En second lieu, le rendez-vous avec la police. La personne signataire de la demande d’autorisation devra négocier au poste toutes les modalités deux heures durant : date et heures, lieux de départ et d’arrivée, parcours et encadrement. Certaines artères seront d’emblée refusées, certains lieux symboliques interdits (ambassades, bâtiments officiels), certains dispositifs limités (véhicules, sonos). Un service d’ordre sera systématiquement exigé. À croire que c’est la police qui manifeste !

Durant la manifestation, la police exigera un contact téléphonique permanent. À chaque instant, la personne de référence sera donc jugée responsable de tout le cortège : arrêt, changement de parcours, actions de collage ou tags, etc. Par ailleurs, la présence des policiers en tenue anti-émeute et la pratique de filmer les manifestant.e.s sont systématiques.

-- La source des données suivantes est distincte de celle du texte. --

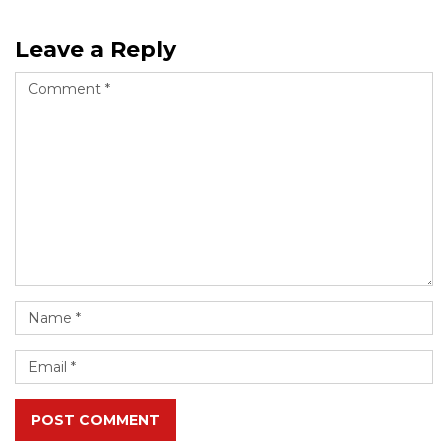
Leave a Reply
POST COMMENT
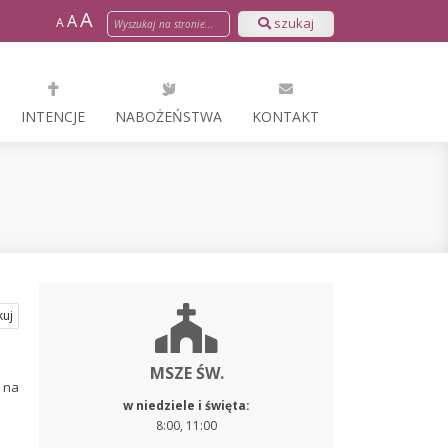
A
A
A
szukaj
INTENCJE
NABOŻEŃSTWA
KONTAKT
uj
MSZE ŚW.
 na
w niedziele i święta:
8:00, 11:00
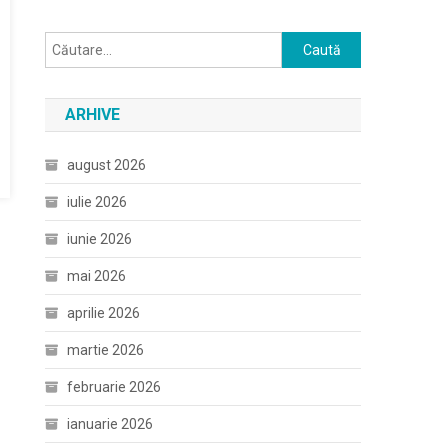
Caută
după:
ARHIVE
august 2026
iulie 2026
iunie 2026
mai 2026
aprilie 2026
martie 2026
februarie 2026
ianuarie 2026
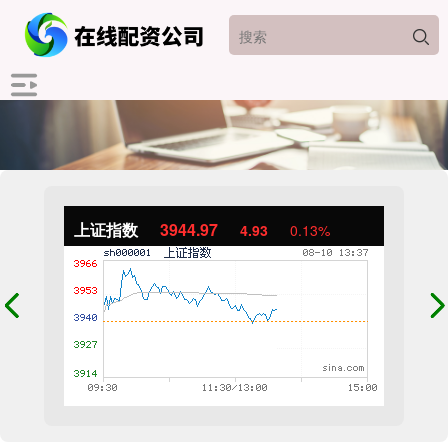
上证指数
3945.17
5.13
0.13%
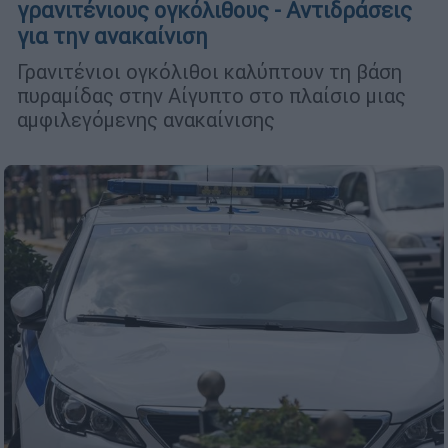
γρανιτένιους ογκόλιθους - Αντιδράσεις
για την ανακαίνιση
Γρανιτένιοι ογκόλιθοι καλύπτουν τη βάση
πυραμίδας στην Αίγυπτο στo πλαίσιo μιας
αμφιλεγόμενης ανακαίνισης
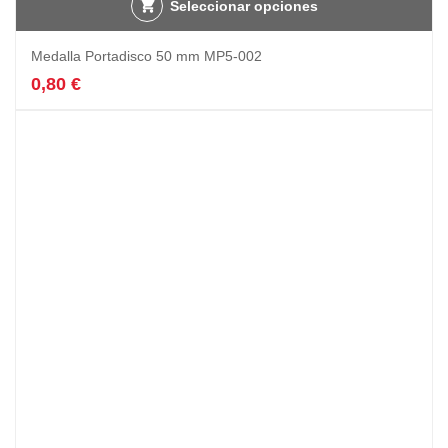
Seleccionar opciones
Medalla Portadisco 50 mm MP5-002
0,80
€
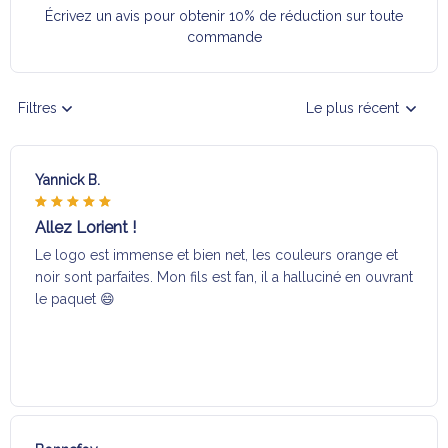
Écrivez un avis pour obtenir 10% de réduction sur toute
commande
Filtres
Le plus récent
Yannick B.
Allez Lorient !
Le logo est immense et bien net, les couleurs orange et
noir sont parfaites. Mon fils est fan, il a halluciné en ouvrant
le paquet 😄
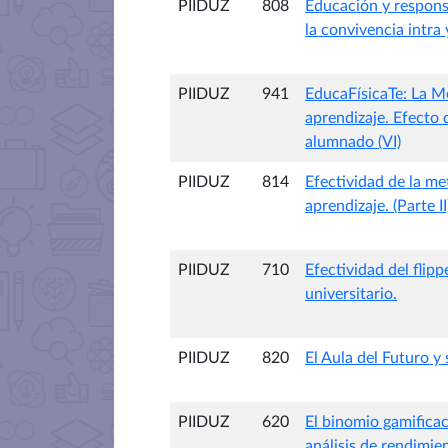
PIIDUZ
808
Educación y respons
la convivencia intra 
PIIDUZ
941
EducaFísicaTe: La M
aprendizaje. Efecto 
alumnado (VI)
PIIDUZ
814
Efectividad de la m
aprendizaje. (Parte II
PIIDUZ
710
Efectividad del flip
universitario.
PIIDUZ
820
El Aula del Futuro y 
PIIDUZ
620
El binomio gamificac
análisis de rendimie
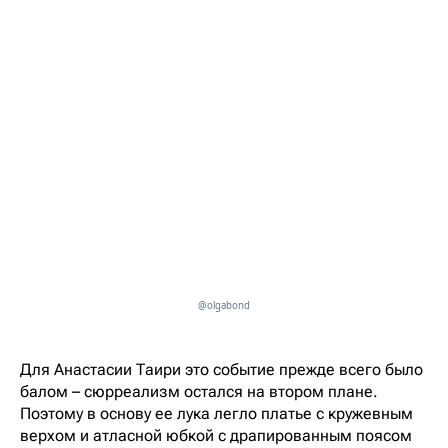
@olgabond
Для Анастасии Таири это событие прежде всего было
балом – сюрреализм остался на втором плане.
Поэтому в основу ее лука легло платье с кружевным
верхом и атласной юбкой с драпированным поясом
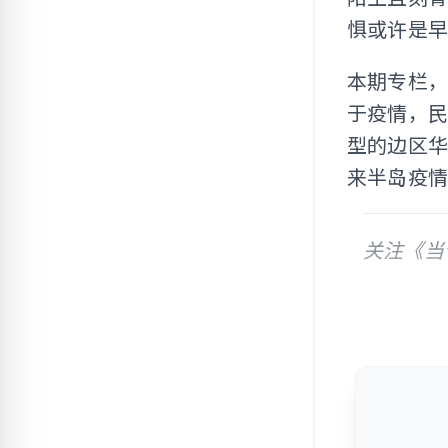
惧或许是
本期专栏
于疫情，
型的边区
来半岛疫
关注《当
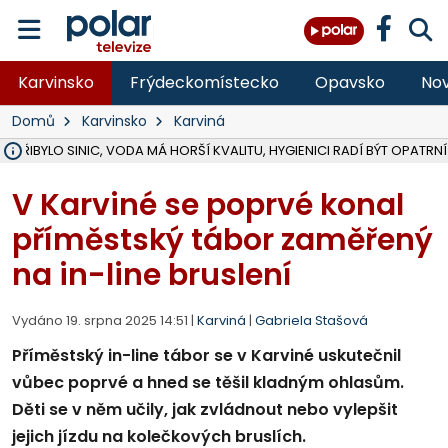
Karvinsko
Frýdeckomístecko
Opavsko
Nov
Domů
Karvinsko
Karviná
Ě PŘIBYLO SINIC, VODA MÁ HORŠÍ KVALITU, HYGIENICI RADÍ BÝT OPATRNÍ
ÚOHS DAL ZÁTORU POKUTU 100 000 ZA CHYBY V ZAKÁZCE NA OBN
AREÁL LODIČEK V KARVINÉ SE PŘIPRAVUJE NA VELKOU REKONSTRUKC
KARVINÁ ZNÁ BUDOUCÍ PODOBU AREÁLU LODIČKY V PARKU BOŽEN
MORAVSKOSLEZŠTÍ POLICISTÉ ODHALILI MEZINÁRODNÍ GANG PODVO
LÁKALI LIDI NA ZISKY Z KRYPTOMĚN, INFO A VIDEO NA POLAR.CZ
RADNÍ OSTRAVY A POSLANKYNĚ A. HOFFMANNOVÁ ZA PIRÁTY PODA
NA POSTUP MINISTERSTVA ŽIVOTNÍHO PROSTŘEDÍ V KAUZE HALDY 
MUŽ V PŘÍBOŘE SE VÁŽNĚ ZRANIL PŘI PRÁCI S ROZBRUŠOVAČKOU, I
SLEZSKÁ OSTRAVA PŘIPRAVUJE PROJEKTOVOU DOKUMENTACI PRO 
PODEZŘELÝ BALÍČEK ZASTAVIL PROVOZ NA NÁDRAŽÍ VE F-M, ČEKÁ 
CHLAPEČKA (2) V HAVÍŘOVĚ POKOUSAL PES, POLICIE HLEDÁ MAJITEL
MS KRAJ VYBUDUJE ZA 40 MILIONŮ V JABLUNKOVĚ NOVÝ MOST PŘES O
FOTBALISTA LAURI LAINE SE VRACÍ Z BANÍKU OSTRAVA NA PŮL ROK
F-M DOKONČIL VOLNOČASOVÝ AREÁL RIVKA PARK ZA 62 MILIONŮ,
V Karviné se poprvé konal
příměstský tábor zaměřený
na in-line bruslení
Vydáno 19. srpna 2025 14:51 |
Karviná
|
Gabriela Stašová
Příměstský in-line tábor se v Karviné uskutečnil
vůbec poprvé a hned se těšil kladným ohlasům.
Děti se v něm učily, jak zvládnout nebo vylepšit
jejich jízdu na kolečkových bruslích.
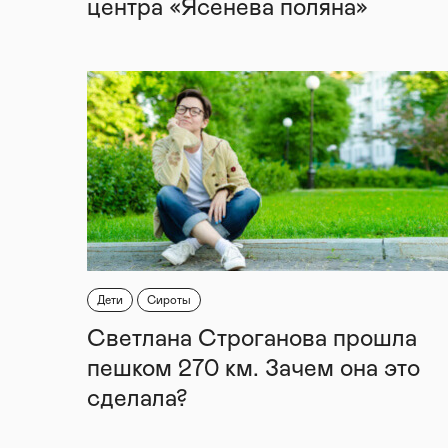
центра «Ясенева поляна»
Дети
Сироты
Светлана Строганова прошла
пешком 270 км. Зачем она это
сделала?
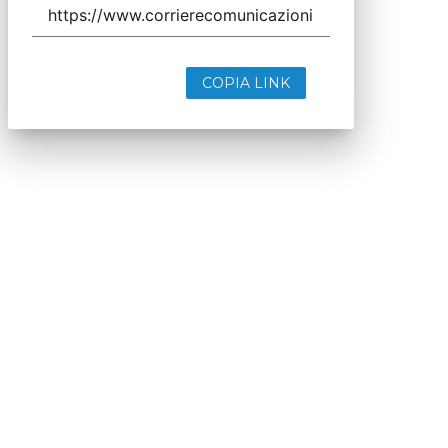
COPIA LINK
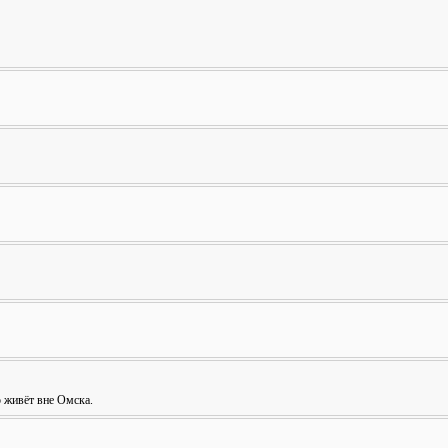
о живёт вне Омска.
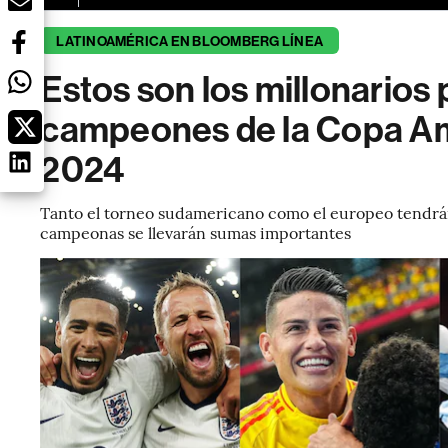
LATINOAMÉRICA EN BLOOMBERG LÍNEA
Estos son los millonarios 
campeones de la Copa Am
2024
Tanto el torneo sudamericano como el europeo tendrán s
campeonas se llevarán sumas importantes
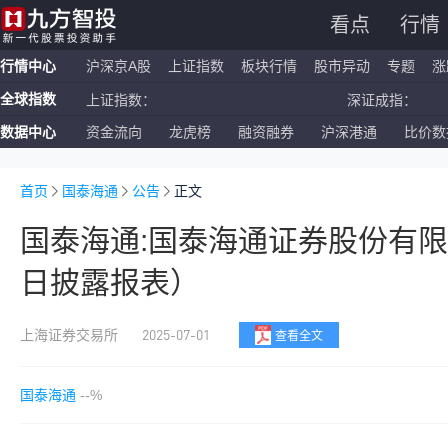
看点
行情
行情中心
沪深京A股
上证指数
板块行情
股市异动
专题
涨
全球指数
上证指数：
深证成指：
数据中心
资金流向
龙虎榜
融资融券
沪深港通
比价数
恒生指数：
国企指数：
纳斯达克ETF：
标普500ETF：
首页
国泰海通
公告
正文
国泰海通:国泰海通证券股份有
日披露报表）
2025-07-01
上海证券交易所
查看全文
国泰海通
--%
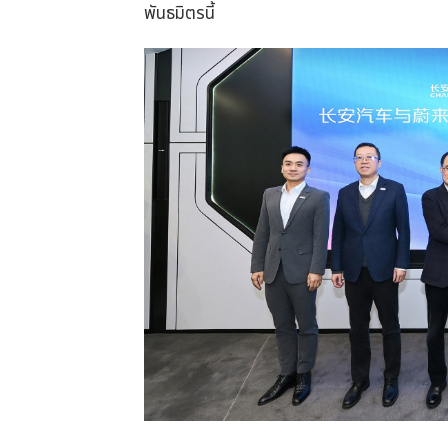
พันธมิตรนี้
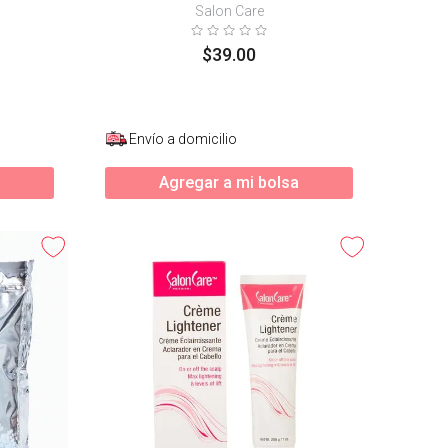
Salon Care
$
39
.
00
Envío a domicilio
Agregar a mi bolsa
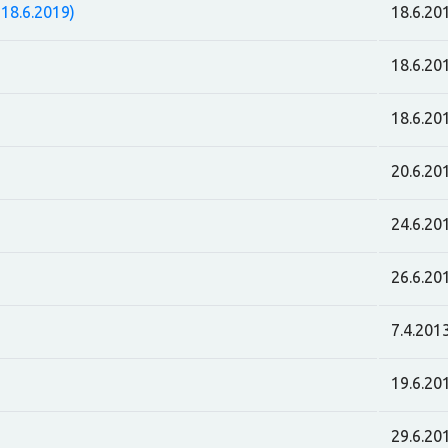
18.6.2019)
18.6.20
18.6.20
18.6.20
20.6.20
24.6.20
26.6.20
7.4.201
19.6.20
29.6.20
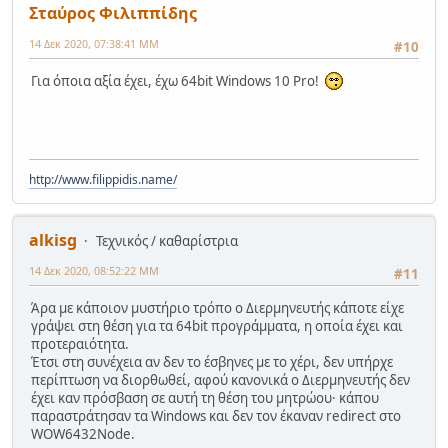
Σταύρος Φιλιππίδης
14 Δεκ 2020, 07:38:41 ΜΜ
#10
Για όποια αξία έχει, έχω 64bit Windows 10 Pro!
http://www.filippidis.name/
alkisg
Τεχνικός / καθαρίστρια
14 Δεκ 2020, 08:52:22 ΜΜ
#11
Άρα με κάποιον μυστήριο τρόπο ο Διερμηνευτής κάποτε είχε
γράψει στη θέση για τα 64bit προγράμματα, η οποία έχει και
προτεραιότητα.
Έτσι στη συνέχεια αν δεν το έσβηνες με το χέρι, δεν υπήρχε
περίπτωση να διορθωθεί, αφού κανονικά ο Διερμηνευτής δεν
έχει καν πρόσβαση σε αυτή τη θέση του μητρώου· κάπου
παραστράτησαν τα Windows και δεν τον έκαναν redirect στο
WOW6432Node.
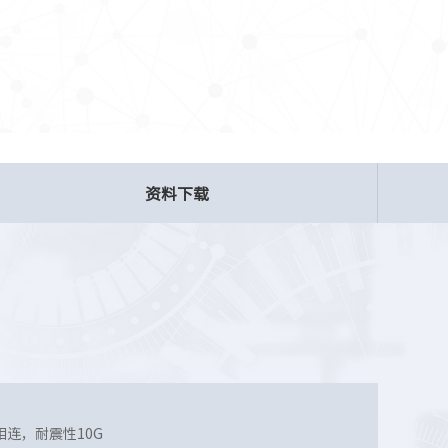
资料下载
连，耐震性10G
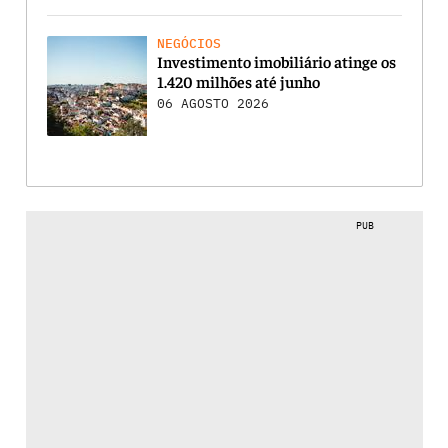
NEGÓCIOS
Investimento imobiliário atinge os
1.420 milhões até junho
06 AGOSTO 2026
PUB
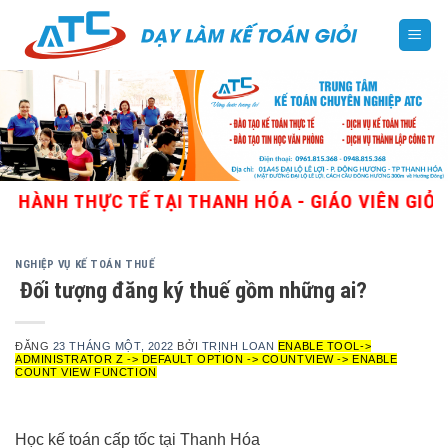
Skip
to
content
THỰC TẾ TẠI THANH HÓA - GIÁO VIÊN GIỎI, NHIỀU
NGHIỆP VỤ KẾ TOÁN THUẾ
Đối tượng đăng ký thuế gồm những ai?
ĐĂNG
23 THÁNG MỘT, 2022
BỞI
TRỊNH LOAN
ENABLE TOOL->
ADMINISTRATOR Z -> DEFAULT OPTION -> COUNTVIEW -> ENABLE
COUNT VIEW FUNCTION
Học kế toán cấp tốc tại Thanh Hóa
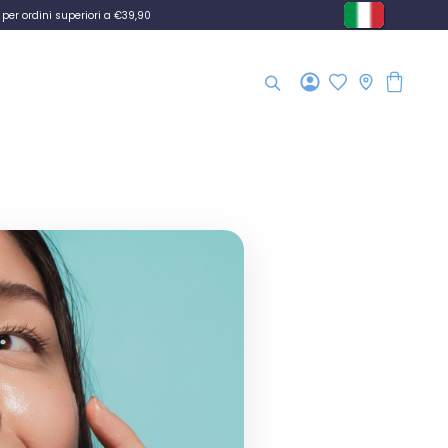
per ordini superiori a €39,90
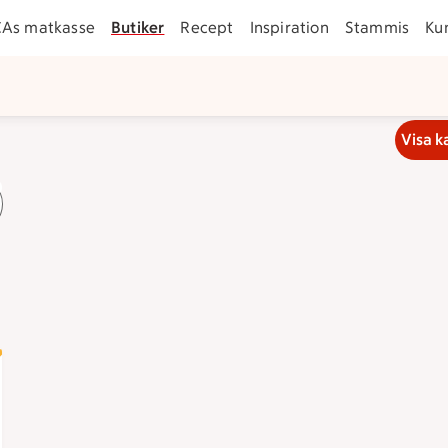
CAs matkasse
Butiker
Recept
Inspiration
Stammis
Ku
Visa k
, stänger klockan 23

Après la manifestation, viendra sans nul doute le moment de la sanction. D’abord les inévitables émoluments, puis les potentielles amendes. Parce que le cortège s’est arrêté 10 minutes (Manifestation pour le logement, 2013), pour dépassement de trottoir (Ayop, 2018), pour non-respect des conditions imposées (8 Mars, 2019), pour manifestation non-autorisée (Critical Mass, 2020), et pour tant d’autres raisons.

POUR DES RUES EN LUTTE ET DES MANIFESTATIONS SANS LIMITES

Aujourd’hui, à Genève, la liberté d’expression et de manifestation doit être reconquise. On ne compte plus les collectifs, organisations et individu.e.s qui ont vu leur demande rejetée, monnayée ou qui ont ensuite été amendé.e.s.

À la suite de la loi Jornot, s’est ancrée l’idée qu’une manifestation ne pouvait exister sans demande d’autorisation. Une évolution législative liberticide a profondément influencé les pratiques militantes. La peur d’une répression policière brutale et le besoin d’en protéger les manifestant.e.s a souvent été à l’origine du choix de se plier aux injonctions des autorités. La dernière décennie a prouvé que les pratiques répressives décrites plus haut n’étaient pas impactées par l’existence ou non d’une demande d’autorisation. Par exemple, les contrôles racistes avant et après les défilés n’ont pas été plus importants durant les nombreux défilés non-autorisés du mouvement No Bunkers, qu’il l’ont été les années suivantes malgré les démarches effectuées.

Nos combats, notre droit de manifester et les manières dont nous voulons l’exercer ne doivent être limités ni par des autorisations, ni par des ambitions politiciennes, ni être un exutoire pour des forces de l’ordre frustrées. Une manifestation, c’est un moment de lutte, de revendication, de vie et de rage, pas un salon de l’auto ni un défilé militaire …

Que fleurissent rassemblements et cortèges et que vivent les luttes ! Reprenons la rue !

Rendez-vous le 27 août 2020 à 9h devant le Palais de Justice et le lendemain, vendredi 28 août à 18h30 au Pont des Bergues pour la Critical Mass.

Coordination genevoise pour le droit de manifester : 
Dont font partie : Association des juristes progressistes / CGAS / SIT / UNIA / Uniterre / Cartel Intersyndical / SSP / Parti du Travail / solidaritéS / Parti socialiste genevois / Jeunesse socialiste / Les Verts / Jeunes Vert·e·s / Comité FreeManifs / Climate Strike Genève / CUAE / Solidarité Tattes / Collectif MNAen lutte / Collectif pour la grève du climat / Coordination climat et justice sociale / Association des Parrainages d’enfants de Palestine / Urgence Palestine Nyon-La Côte / Association 360 / Association STOP TISA / Ligue suisse des droits de l’Homme – Genève / Malagnou Kids / Le Silure.